OGCO-E8 Methods for mid trimester (14-24 weeks) termination of pregnancy Flashcards
METHODS FOR MID-TRIMESTER (14-24 WEEKS) TERMINATION OF PREGNANCY
What are alternative methods for TOP in mid trimester (14-24 weeks) who fail misoprostol or when misoprostol is unsuitable?
- Vaginal Dinoprostone pessary 3mg every 3-4 hours with a maximal exposure of 24 hours.
- Carboprost 0.25mg i.m.i every 1.5 – 3.5 hours (Frequency of administration depends on monitoring of uterine contractions. If contractility is not adequate after several 0.25mg doses, increase to 0.5mg doses. Total dose should not exceed 12mg.)
If there is significant vaginal bleeding/large amount of leaking how may mid trimester (14-24 weeks) TOP be done?
Misoprostol may be given orally or sublingually
How are TOP mid trimester managed for patients with high risk of uterine scare rupture?

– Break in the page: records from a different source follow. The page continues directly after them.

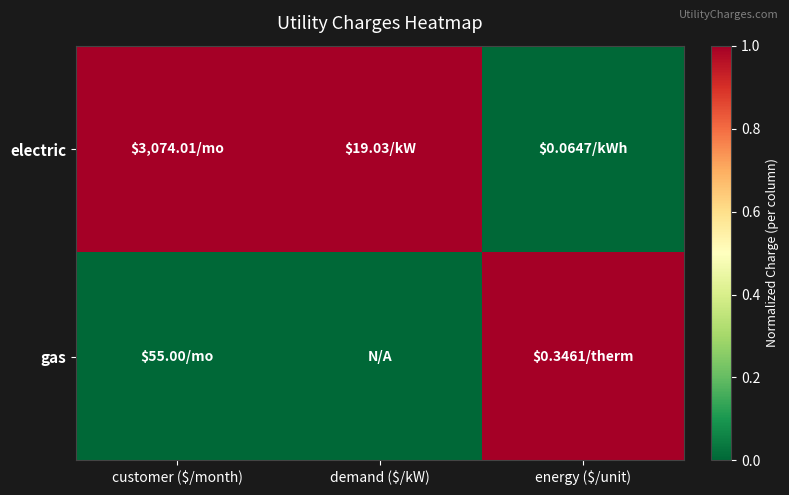

What is the total value across all series at customer ($/month)?

1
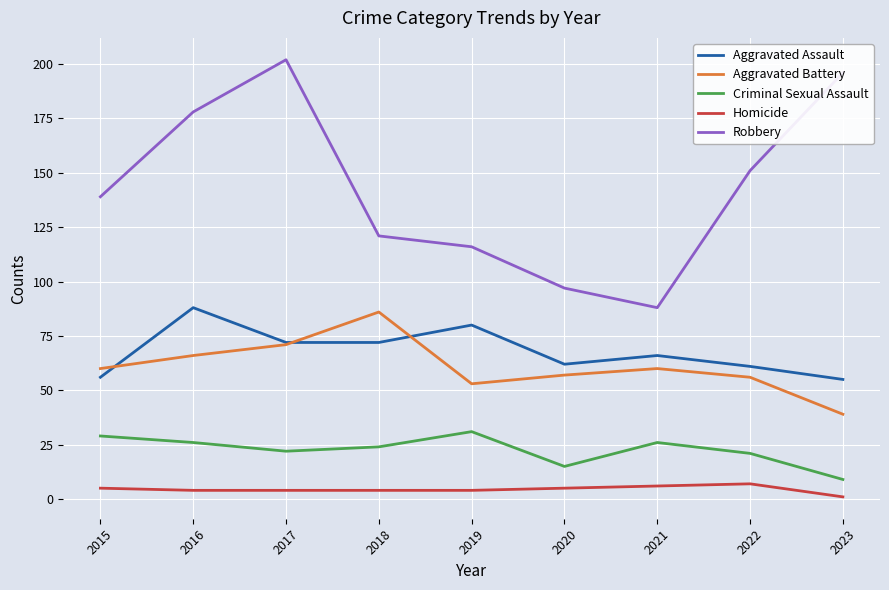

Reading right to left, transcribe all the data shown in this chart.

Aggravated Assault: 55	61	66	62	80	72	72	88	56
Aggravated Battery: 39	56	60	57	53	86	71	66	60
Criminal Sexual Assault: 9	21	26	15	31	24	22	26	29
Homicide: 1	7	6	5	4	4	4	4	5
Robbery: 196	151	88	97	116	121	202	178	139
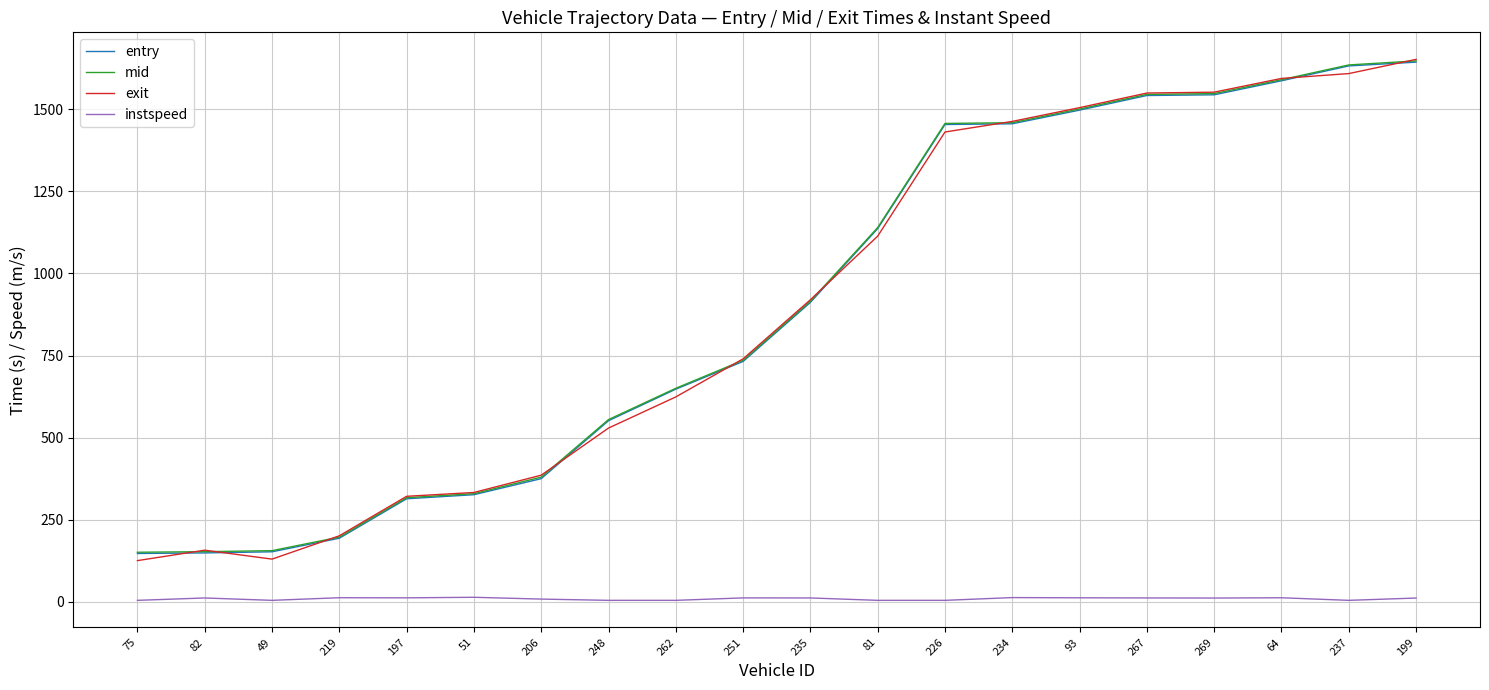

True or false: entry and instspeed cross at least once.

False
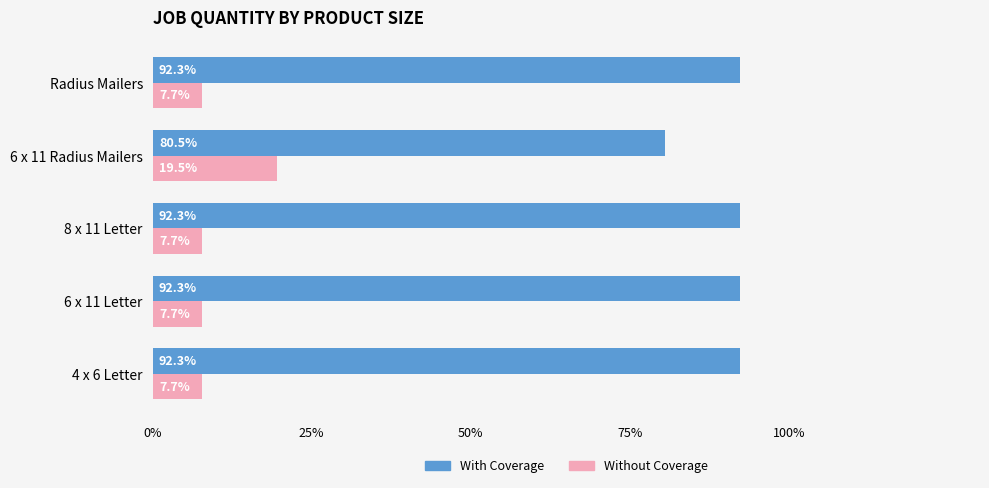

What is the lowest value of the Without Coverage series?

7.7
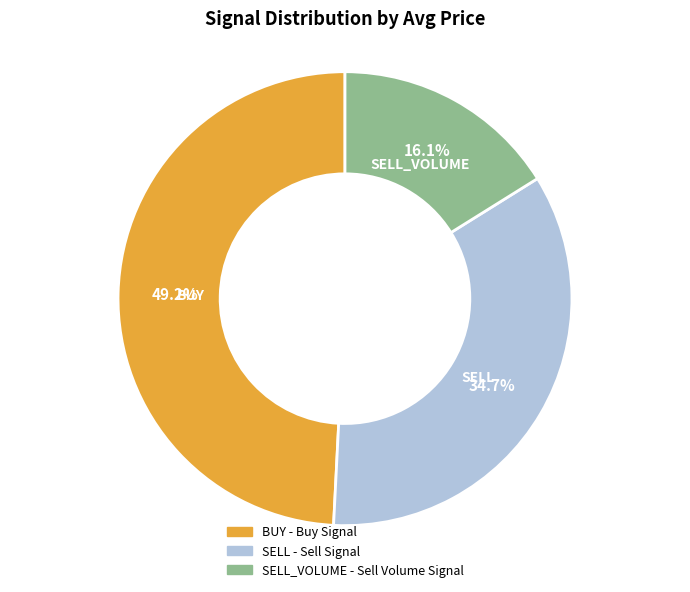

How many slices are in this pie chart?

3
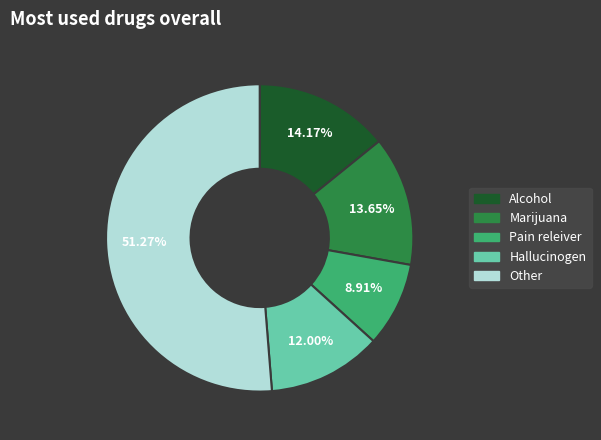

To the nearest percent, what is the average slice percentage?

20%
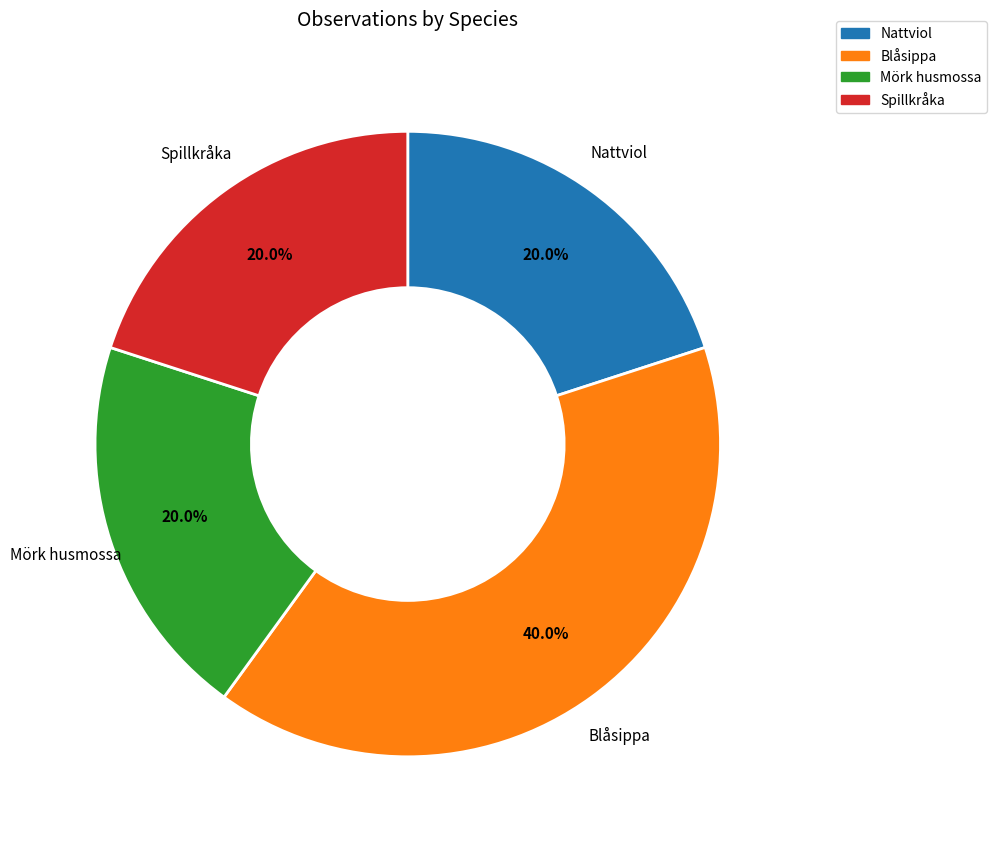

Does any single category account for the majority?

No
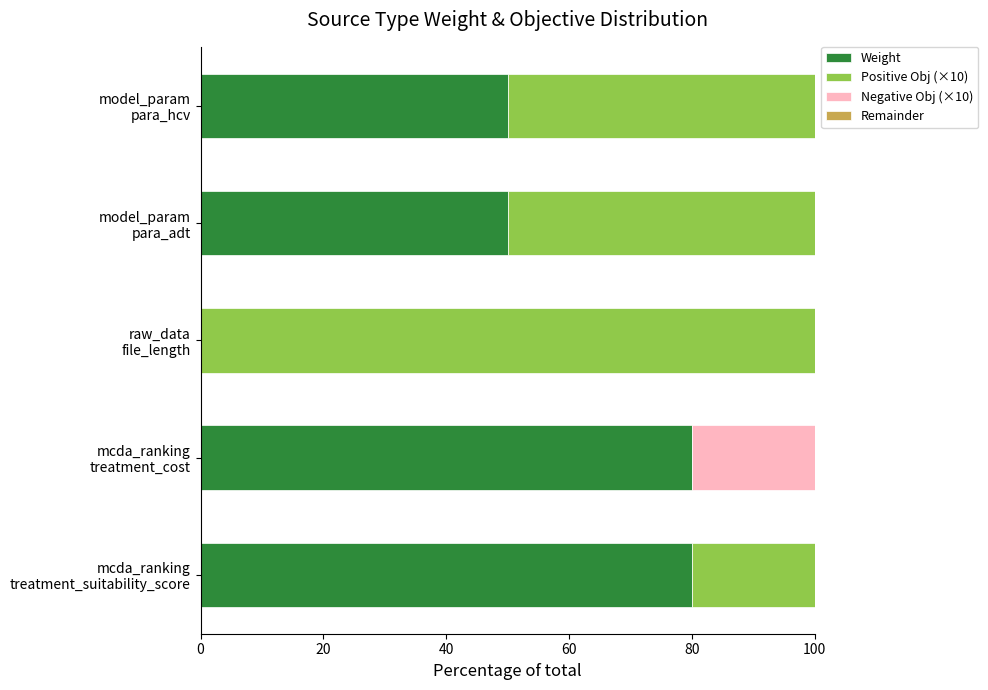

How many positive values does the Weight series have?

4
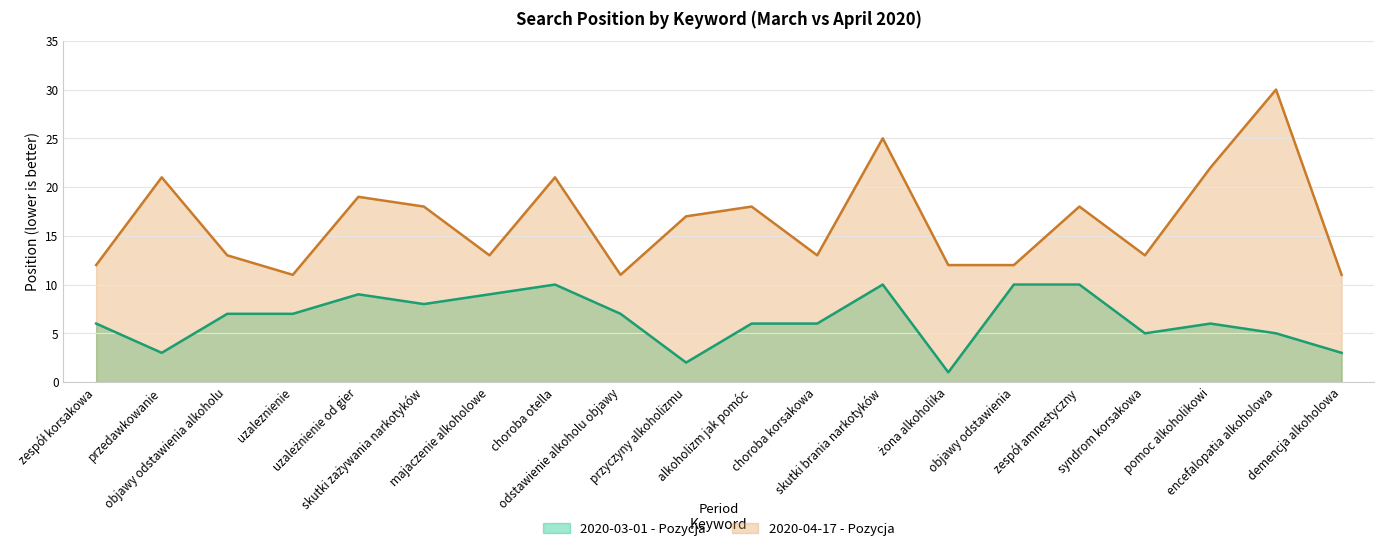

At pomoc alkoholikowi, list the series in order from smallest to largest.

2020-03-01 - Pozycja, 2020-04-17 - Pozycja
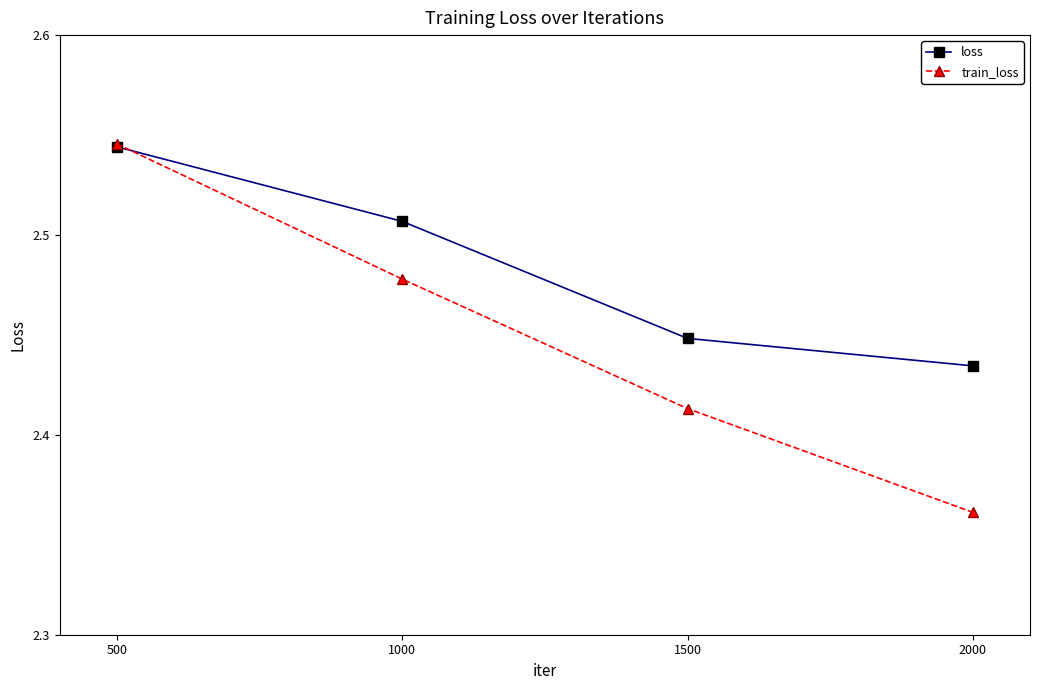

What are all the series names shown in the legend?

loss, train_loss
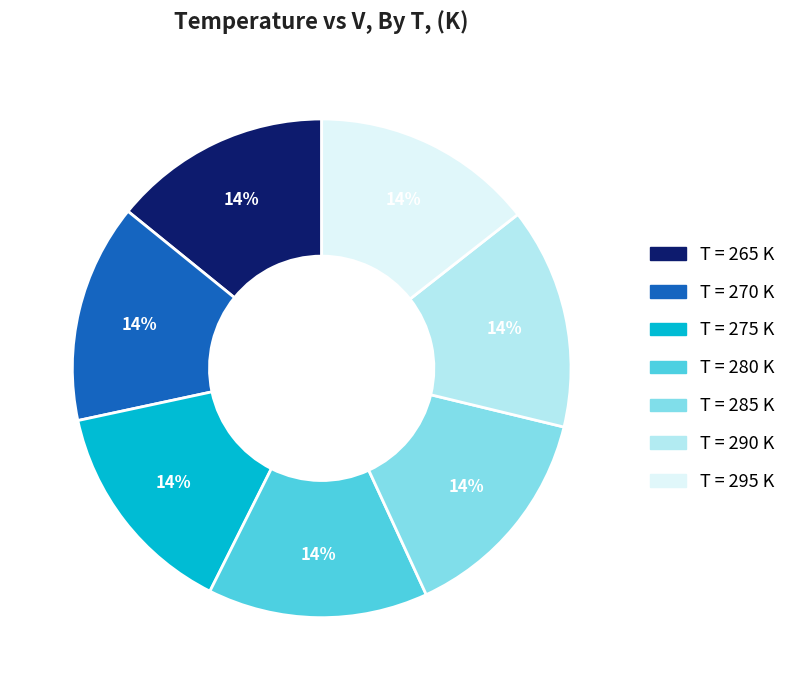

Does T = 270 K account for over 50% of the chart?

No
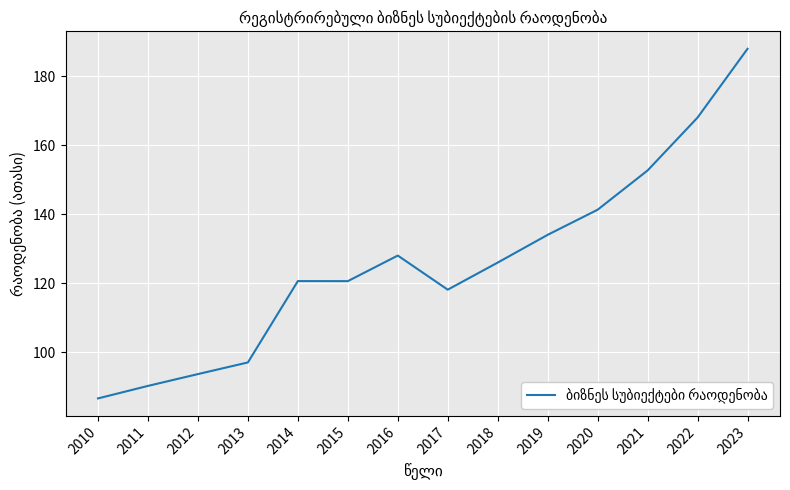

At which category does the chart reach its peak across all series?

2023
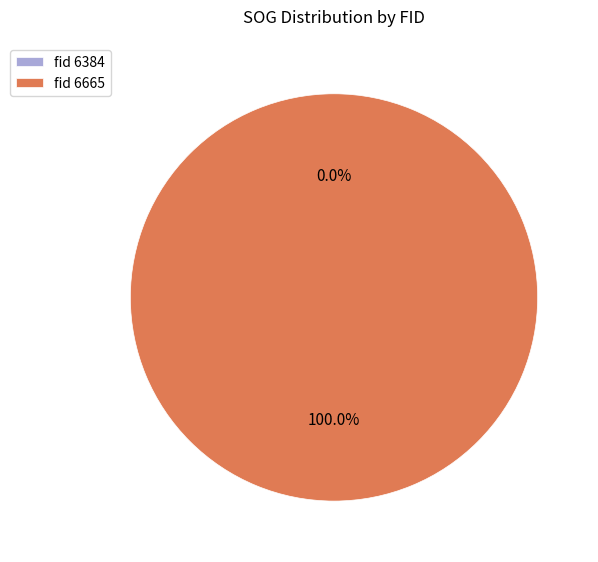

How many segments does this pie chart have?

2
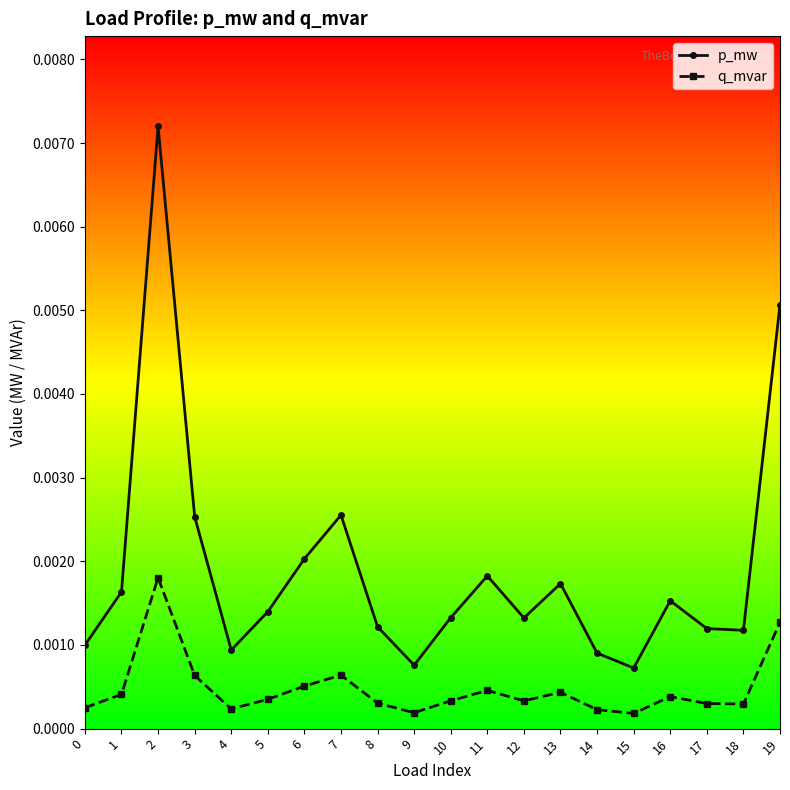

Which category has the highest value in the p_mw series?

2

Pretreated with mifepristone 200mg 24-48 hours before starting misoprostol.
Misoprostol regimen can be modified. 50mg can be started as a cervical ripening dose after cervical preparation with hygroscopic dilator. The ripening dose can be repeated after 4-6 hours until the cervix becomes soft and dilating.
Than abortifacient dose can then be started at 100mcg every 4-6 hours. The assessment done by doctor.
How is Mx of 3rd stage of labor done with patients with heart disease, mitral valve stenosis, obliterative vascular disease, venoarterial shunts, hypertension, sepsis, hepatic or renal impairment etc.
Syntocinon instead of syntometrine (more effective but more AE) given after passage of abortus to reduce risk of post partum hemorrhage.
What should be monitored for if TOP uses combination of prostaglandins and oxytocin infusion?
There may be overstimulation of the uterus resulting in uterine scar rupture. Although uterine scar is not a contraindication to the use of misoprostol but the patient should be monitored closely for SS of uterine rupture.